Mais les Féringiens ne feront aucun cadeau à l'équipe de Suisse, vendredi (20h45), en éliminatoires de la Coupe du monde 2018.

"La Suisse est la grande favorite de cette rencontre, commence le Danois. C'est une très bonne équipe, qui joue bien, qui avait mérité sa victoire 2-0 contre nous en novembre. J'ai vu son match contre la Lettonie (ndlr: 1-0 en mars) et, là aussi, il s'est agi d'une belle performance. Sans leur excellent gardien, les Lettons auraient pu perdre cinq ou six à zéro."

La posture adoptée par Olsen renforce l'image d'une sélection féringienne traditionnelle victime expiatoire des campagnes qualificatives. "Nous sommes un petit pays, une petite équipe, alors nous ne pouvons pas affirmer que nous obtiendrons un bon résultat. Nous pouvons juste l'espérer, tout donner et dresser le bilan de notre prestation après coup."

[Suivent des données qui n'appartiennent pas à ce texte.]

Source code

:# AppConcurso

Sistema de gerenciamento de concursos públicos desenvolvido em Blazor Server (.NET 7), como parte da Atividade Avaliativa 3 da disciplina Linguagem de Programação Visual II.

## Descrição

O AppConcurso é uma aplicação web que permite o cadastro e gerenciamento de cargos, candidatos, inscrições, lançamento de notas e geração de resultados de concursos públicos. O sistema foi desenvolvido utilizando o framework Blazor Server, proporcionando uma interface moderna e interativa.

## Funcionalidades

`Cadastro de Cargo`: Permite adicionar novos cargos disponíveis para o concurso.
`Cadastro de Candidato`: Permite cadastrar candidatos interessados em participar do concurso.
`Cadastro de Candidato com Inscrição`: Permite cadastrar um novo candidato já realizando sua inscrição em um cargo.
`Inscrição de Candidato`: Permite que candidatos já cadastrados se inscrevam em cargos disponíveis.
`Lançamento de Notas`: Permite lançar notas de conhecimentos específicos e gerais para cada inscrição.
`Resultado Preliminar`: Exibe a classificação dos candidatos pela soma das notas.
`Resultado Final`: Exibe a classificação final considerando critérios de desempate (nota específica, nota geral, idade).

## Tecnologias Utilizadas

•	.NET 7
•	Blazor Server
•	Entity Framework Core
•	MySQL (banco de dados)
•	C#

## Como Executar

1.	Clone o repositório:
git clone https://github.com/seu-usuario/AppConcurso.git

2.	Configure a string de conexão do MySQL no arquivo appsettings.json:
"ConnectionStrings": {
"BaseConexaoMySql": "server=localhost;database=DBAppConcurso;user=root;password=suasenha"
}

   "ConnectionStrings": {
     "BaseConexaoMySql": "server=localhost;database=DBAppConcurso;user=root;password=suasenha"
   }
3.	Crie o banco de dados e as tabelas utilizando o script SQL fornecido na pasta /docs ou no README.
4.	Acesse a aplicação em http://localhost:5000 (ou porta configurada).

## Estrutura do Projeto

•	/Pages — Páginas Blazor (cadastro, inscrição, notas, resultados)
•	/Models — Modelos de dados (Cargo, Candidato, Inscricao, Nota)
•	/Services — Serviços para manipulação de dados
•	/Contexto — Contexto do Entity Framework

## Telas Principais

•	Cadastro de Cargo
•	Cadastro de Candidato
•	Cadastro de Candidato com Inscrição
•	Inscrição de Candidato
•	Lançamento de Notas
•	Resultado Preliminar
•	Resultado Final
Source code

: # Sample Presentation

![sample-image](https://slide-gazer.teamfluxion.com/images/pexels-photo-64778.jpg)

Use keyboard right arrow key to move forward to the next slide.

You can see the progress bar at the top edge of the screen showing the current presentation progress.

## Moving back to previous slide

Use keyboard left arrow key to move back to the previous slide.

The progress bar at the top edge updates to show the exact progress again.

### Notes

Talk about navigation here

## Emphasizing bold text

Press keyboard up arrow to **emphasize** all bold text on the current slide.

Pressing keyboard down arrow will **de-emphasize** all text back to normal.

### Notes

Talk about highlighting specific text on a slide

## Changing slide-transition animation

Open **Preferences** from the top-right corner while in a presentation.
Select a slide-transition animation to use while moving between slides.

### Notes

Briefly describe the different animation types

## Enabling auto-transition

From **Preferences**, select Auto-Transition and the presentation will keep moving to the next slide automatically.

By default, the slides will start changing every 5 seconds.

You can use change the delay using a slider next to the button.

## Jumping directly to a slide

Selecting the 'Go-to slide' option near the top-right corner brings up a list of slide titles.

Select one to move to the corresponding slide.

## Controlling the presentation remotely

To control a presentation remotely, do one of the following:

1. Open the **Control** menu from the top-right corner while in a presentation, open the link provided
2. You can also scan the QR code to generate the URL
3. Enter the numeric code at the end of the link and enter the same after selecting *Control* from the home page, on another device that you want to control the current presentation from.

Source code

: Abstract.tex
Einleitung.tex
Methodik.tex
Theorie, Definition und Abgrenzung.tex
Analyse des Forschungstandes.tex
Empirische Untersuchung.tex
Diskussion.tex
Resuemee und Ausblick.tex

Puisqu'il est question de bilan, penchons-nous sur celui, récent, des Féroé. Les progrès sont indéniables depuis qu'Olsen a été nommé sélectionneur, en 2011. Pris dans l'aspiration du voisin islandais au développement footballistique admirable, les joueurs de l'archipel quittent peu à peu la caste des Andorre, Saint-Marin et autre Gibraltar, pour monter de catégorie. Les deux victoires obtenues contre la Grèce lors des éliminatoires de l'Euro 2016 avaient terminé d'en convaincre les insulaires.

Cette campagne de Russie se déroule du reste plutôt bien, compte tenu des standards féringiens. Cinq matches, cinq points - soit deux de moins seulement que la Hongrie (qui a été accrochée 0-0 à Torshavn durant la 1re journée) -, et la quatrième place du classement devant la Lettonie (défaite 2-0 à Riga) et Andorre (nul 0-0 dans la principauté). Bien sûr, le débarquement sur l'île d'un mastodonte comme le Portugal (6-0) renvoie les Féroé à leur condition d'artisans, eux dont la moitié du cadre est composée d'amateurs "qui travaillent sept heures par jour et vont ensuite s'entraîner", explique Olsen. Mais on parle là du Portugal champion d'Europe, avec Cristiano Ronaldo.